Incendio a Sollicciano, detenuto dà fuoco alla sua cella. Intossicato un agente

(foto da Facebook, ottobre 2018)
(foto da Facebook, ottobre 2018)

 

Nella serata di ieri verso le ore 21.30 circa un detenuto libico, apparentemente senza alcuna ragione, ha appiccato il fuoco alla propria cella. Il fumo ha raggiunto le celle degli altri detenuti causando panico tra gli stessi. Provvidenziale e immediato è stato l’intervento degli agenti ivi in servizio, a cui bisogna sicuramente fare una grande elogio, che sono riusciti a placare le fiamme utilizzando estintori nonché gli idranti presenti sul posto. Nel contempo hanno provveduto a mettere in sicurezza gli altri detenuti ristretti nel reparto e lo stesso autore del gesto.

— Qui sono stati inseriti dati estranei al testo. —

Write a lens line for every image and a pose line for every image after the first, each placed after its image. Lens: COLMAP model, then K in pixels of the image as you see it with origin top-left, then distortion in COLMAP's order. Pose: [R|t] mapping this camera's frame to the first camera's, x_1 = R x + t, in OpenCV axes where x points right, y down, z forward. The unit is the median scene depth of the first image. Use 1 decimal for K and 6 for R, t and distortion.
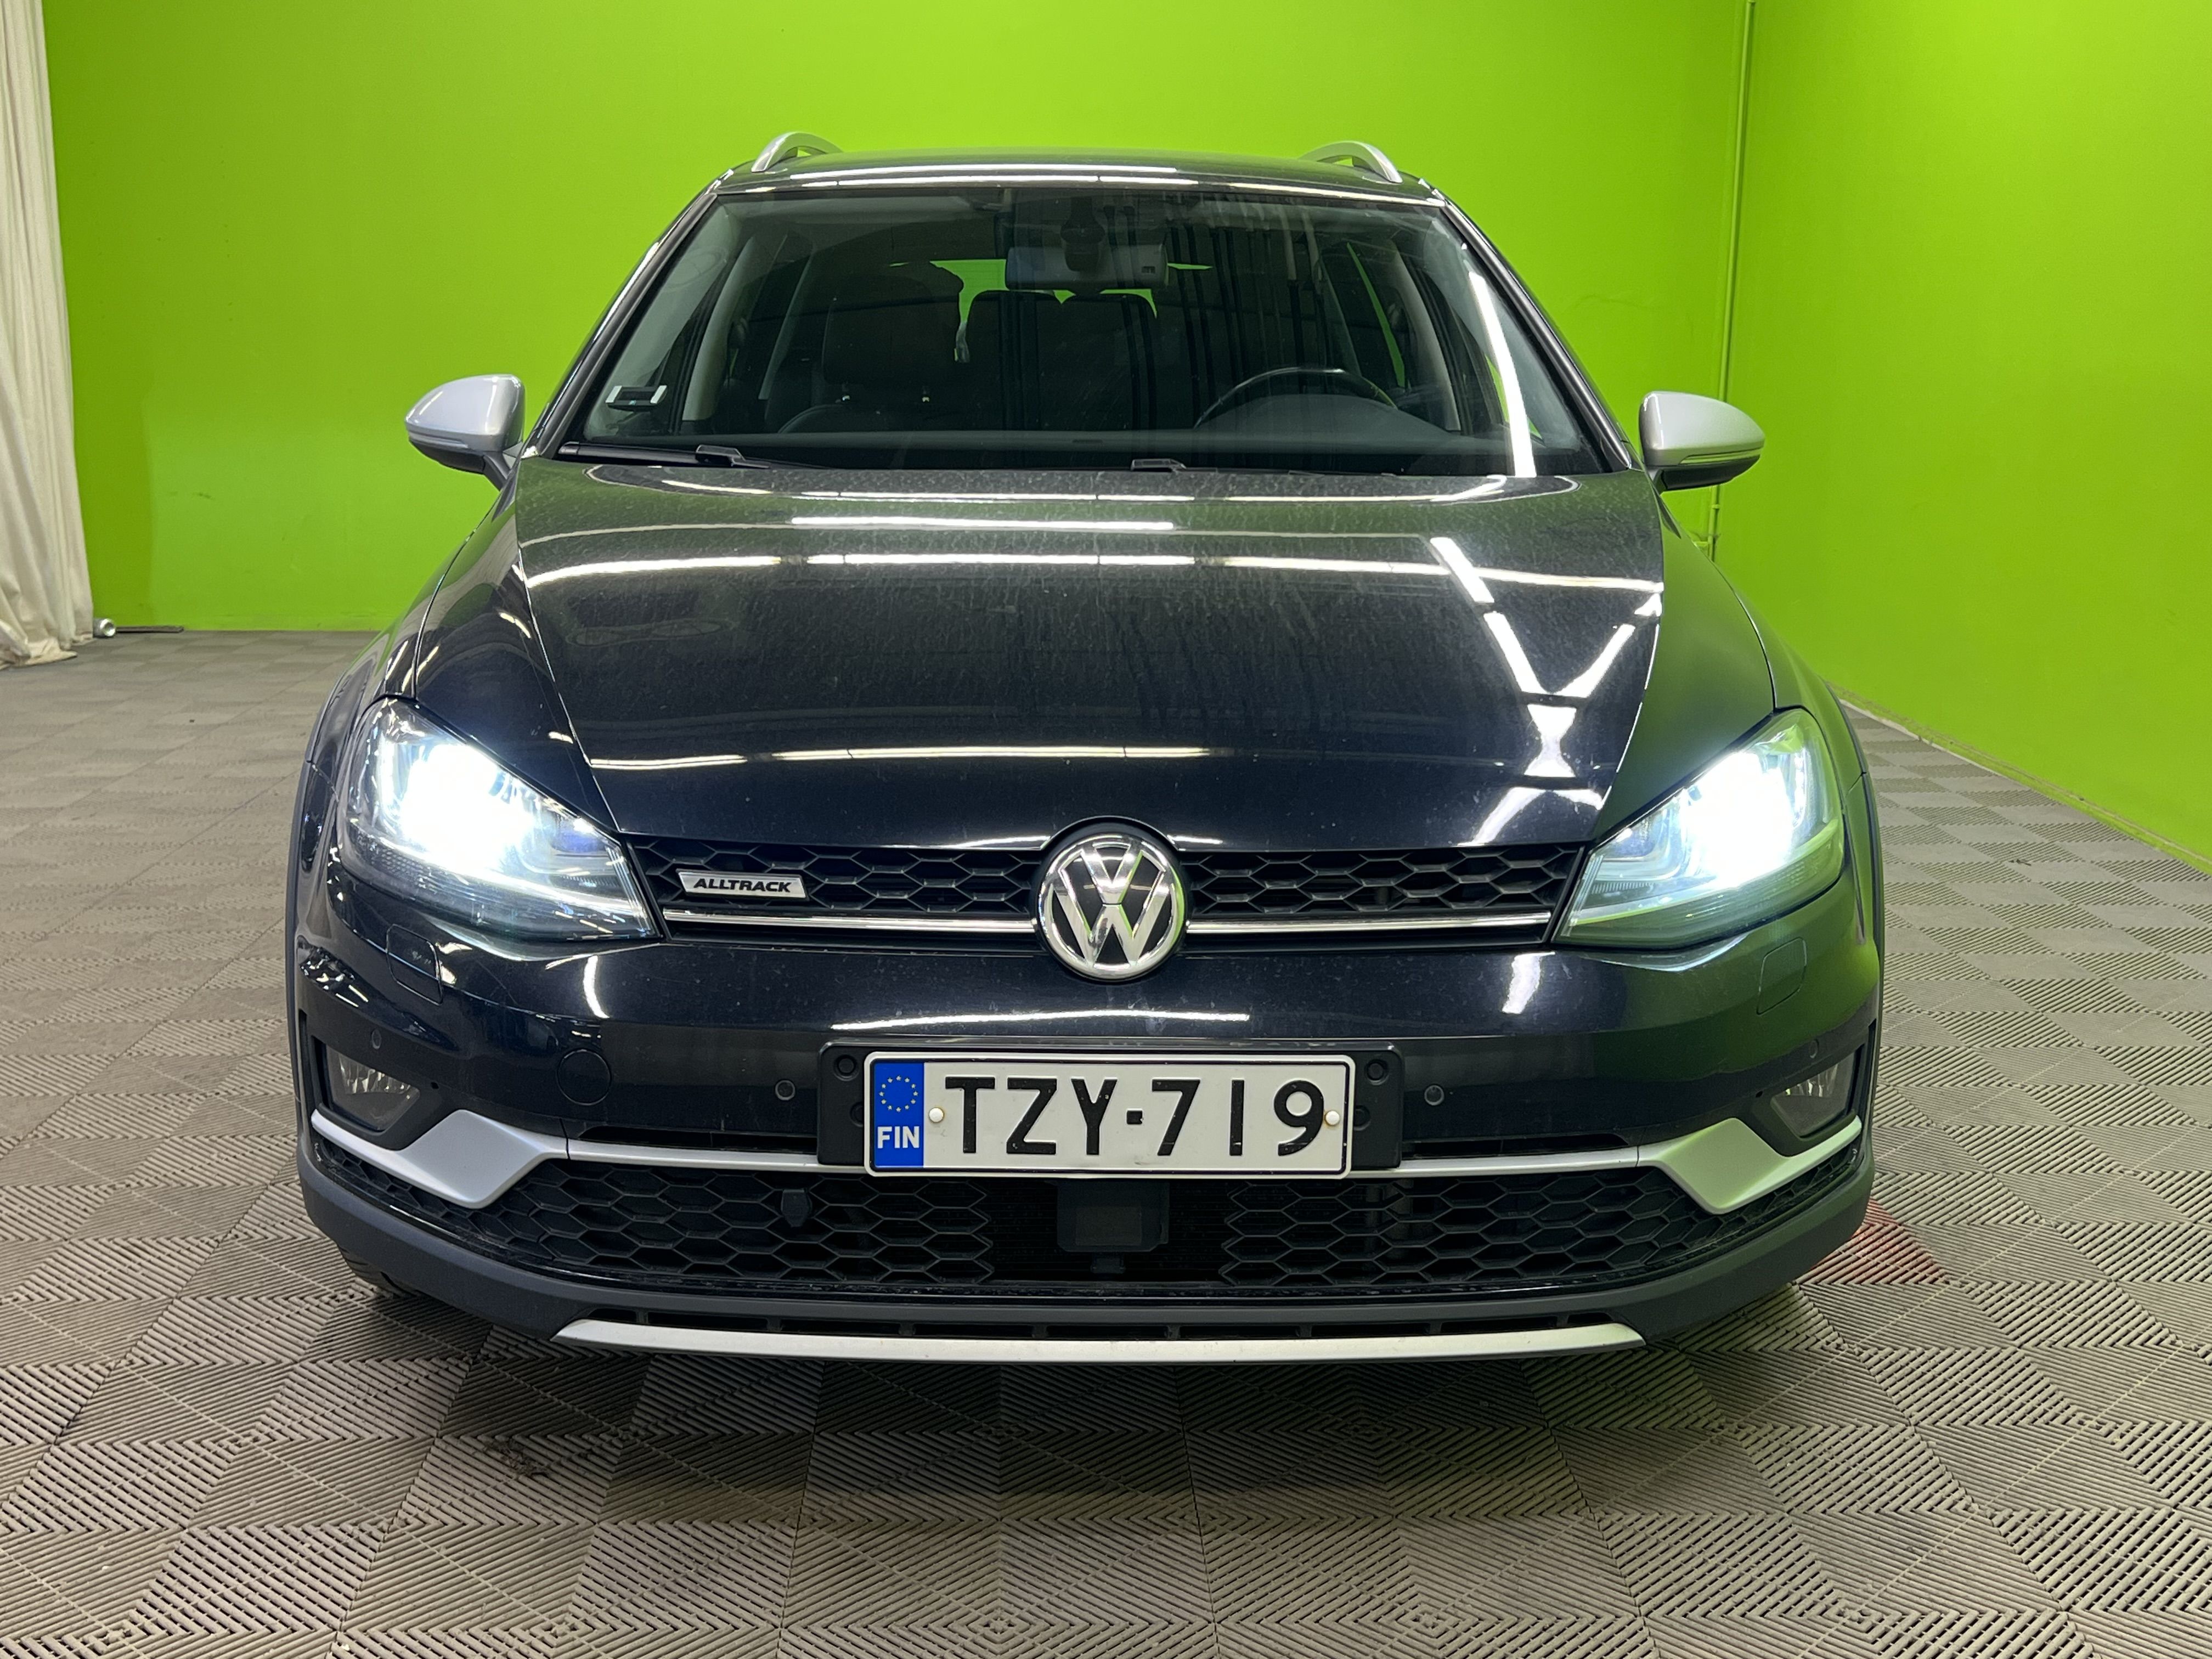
lens RADIAL K [[2507.1, 0, 1106.0], [0, 2507.1, 829.5], [0, 0, 1]] dist [0.072134, -0.005928]
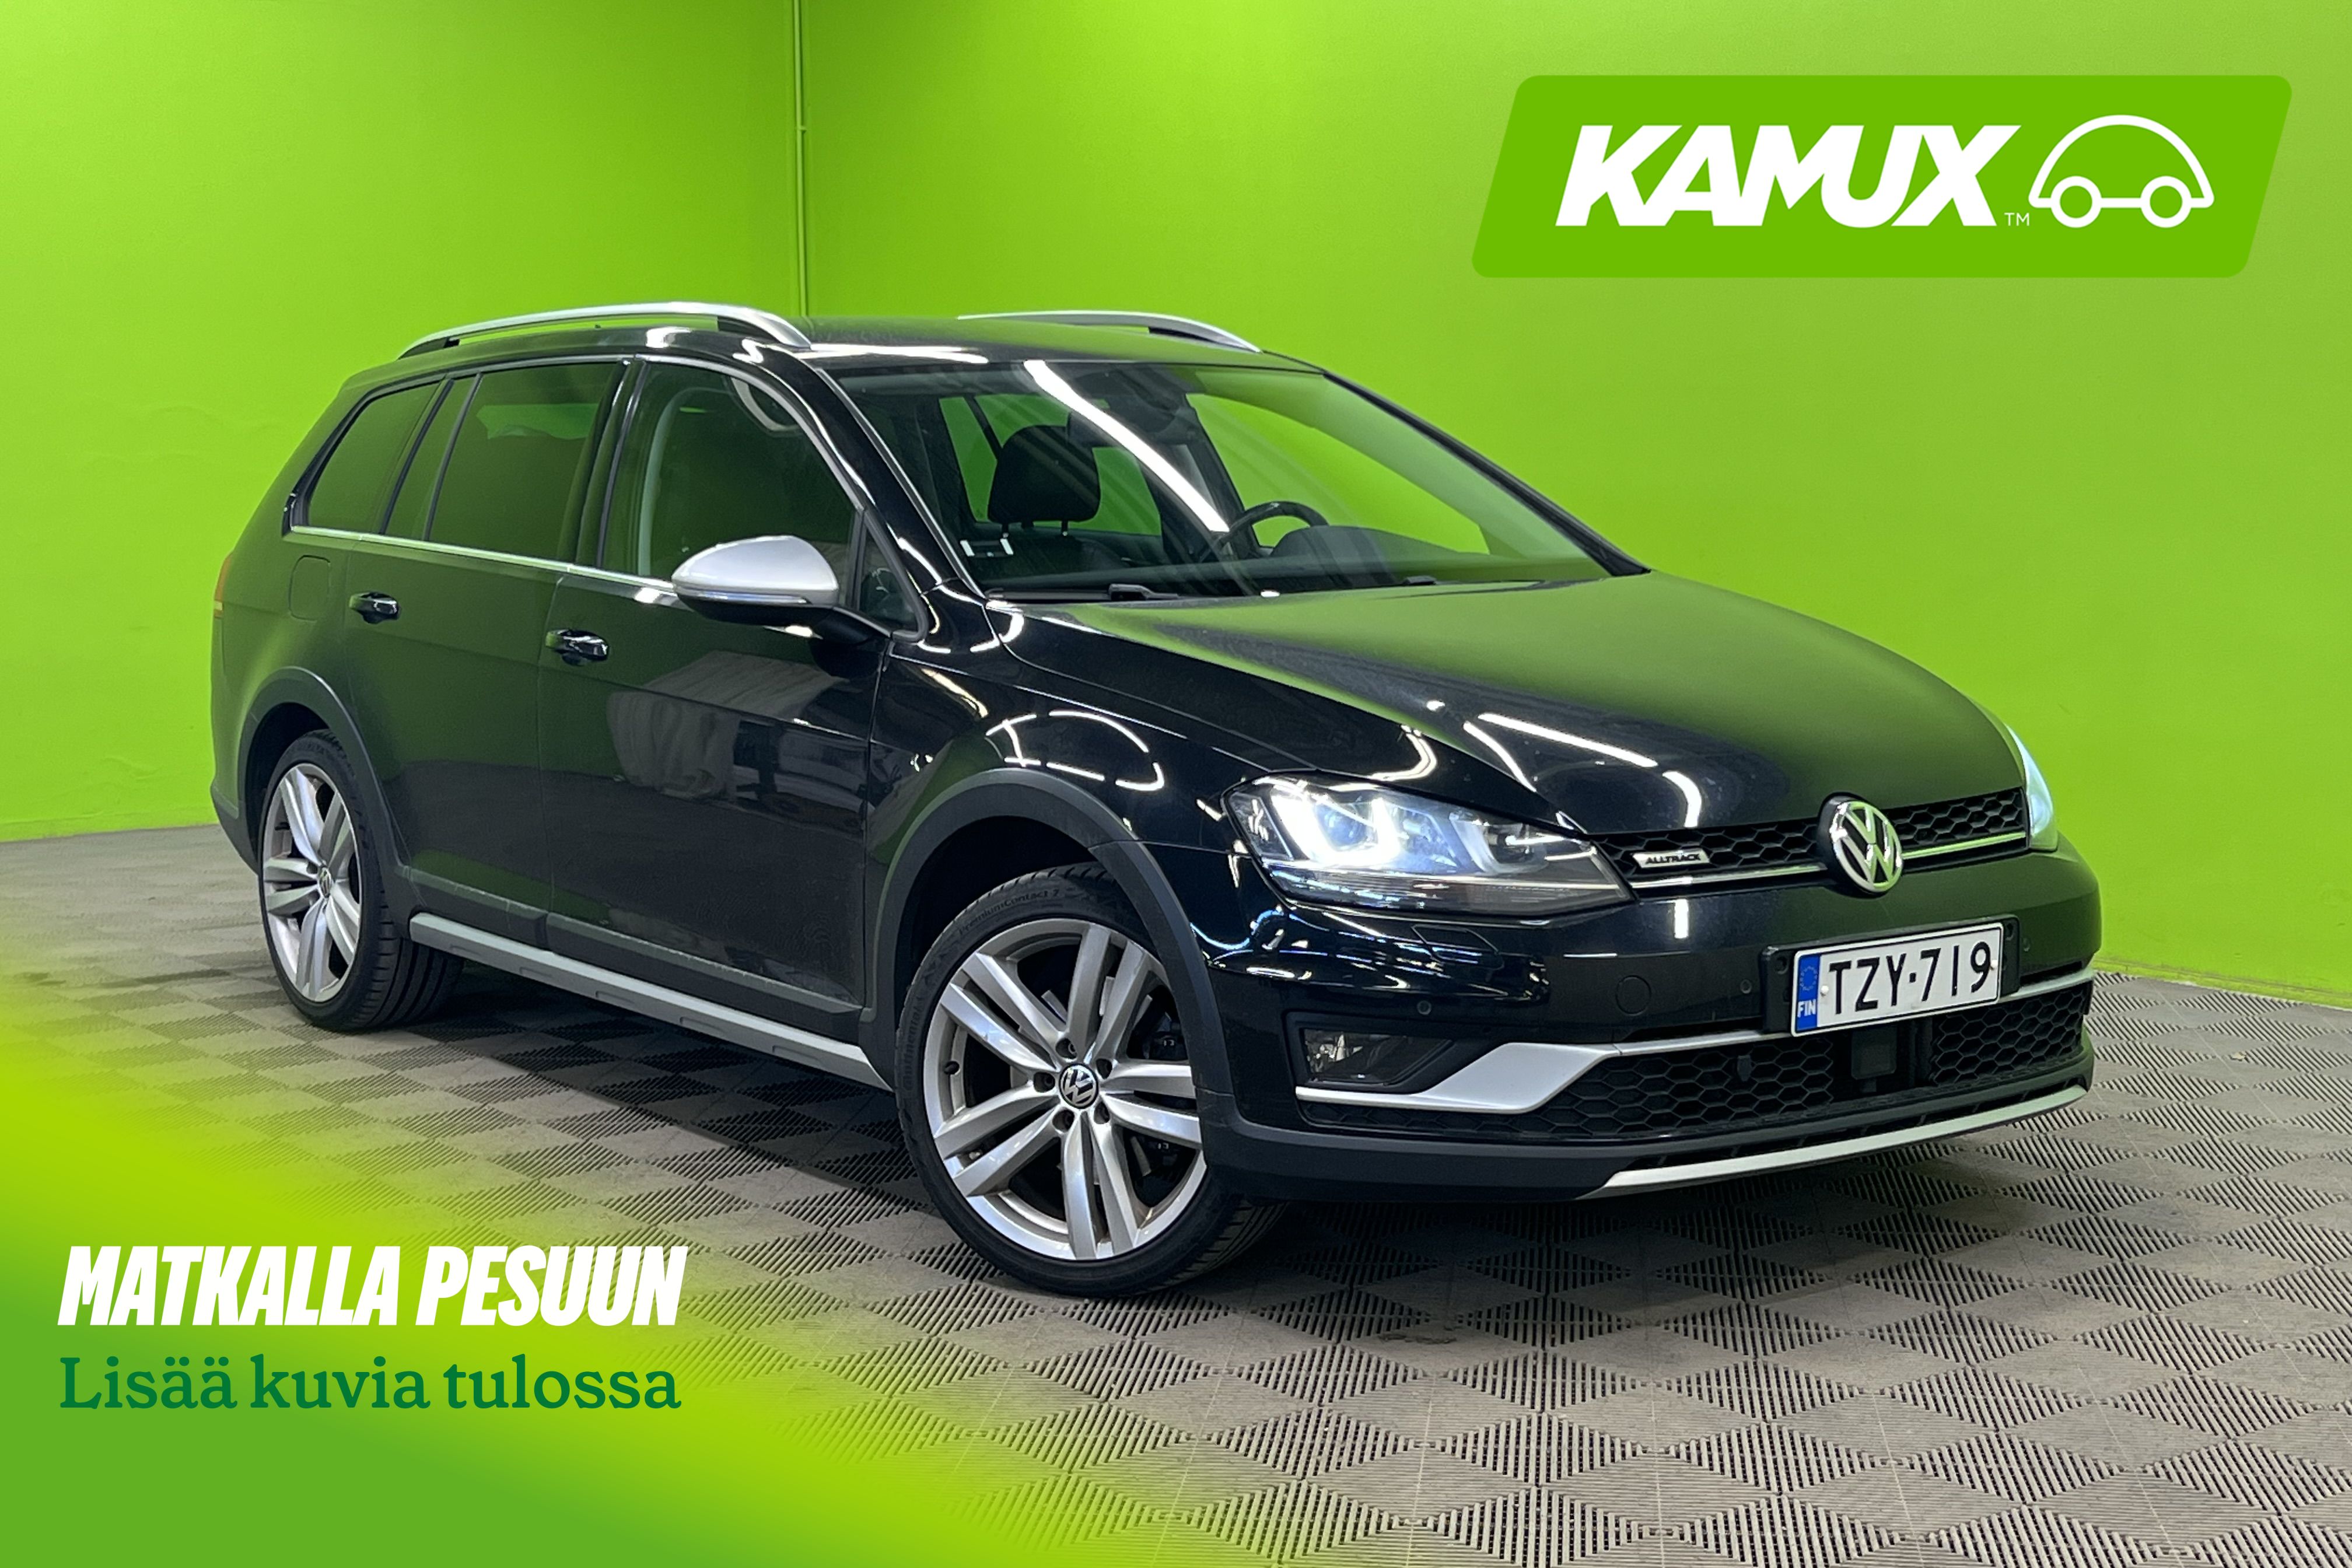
lens RADIAL K [[3038.5, 0, 1176.0], [0, 3038.5, 784.0], [0, 0, 1]] dist [0.009256, 0.004200]
pose [[0.850180, -0.090918, 0.518583, -1.337337], [0.133807, 0.989948, -0.045811, 0.021758], [-0.509205, 0.108338, 0.853799, -0.383941]]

A darne la notizia è Antonio Mautone, Segretario Generale Territoriale UIL PA Polizia Penitenziaria di Firenze, che aggiunge: "Purtroppo durante le fasi dell’intervento un operatore di Polizia Penitenziaria è rimasto intossicato per inalazione dei fumi sprigionati dall’incendio ed è stato trasportato con l’ausilio del 118 al vicino nosocomio di San Giovanni di Dio dove è rimasto ricoverato per tutta la notte per ricevere le cure del caso.
Conclude Mautone: "Quanto accaduto ieri non è un caso isolato. Ormai quotidianamente assistiamo a scene di violenze e danneggiamenti che si verificano nei carceri dell’intero territorio nazionale e che sempre più spesso vedono coinvolti e vittime operatori di Polizia Penitenziaria che quotidianamente svolgono la loro attività lavorativa al servizio del paese. Infine un plauso e la nostra gratitudine va agli operatori che con il loro intervento hanno evitato che la situazione potesse degenerare e ai quali va il nostro più sincero augurio di una pronta guarigione".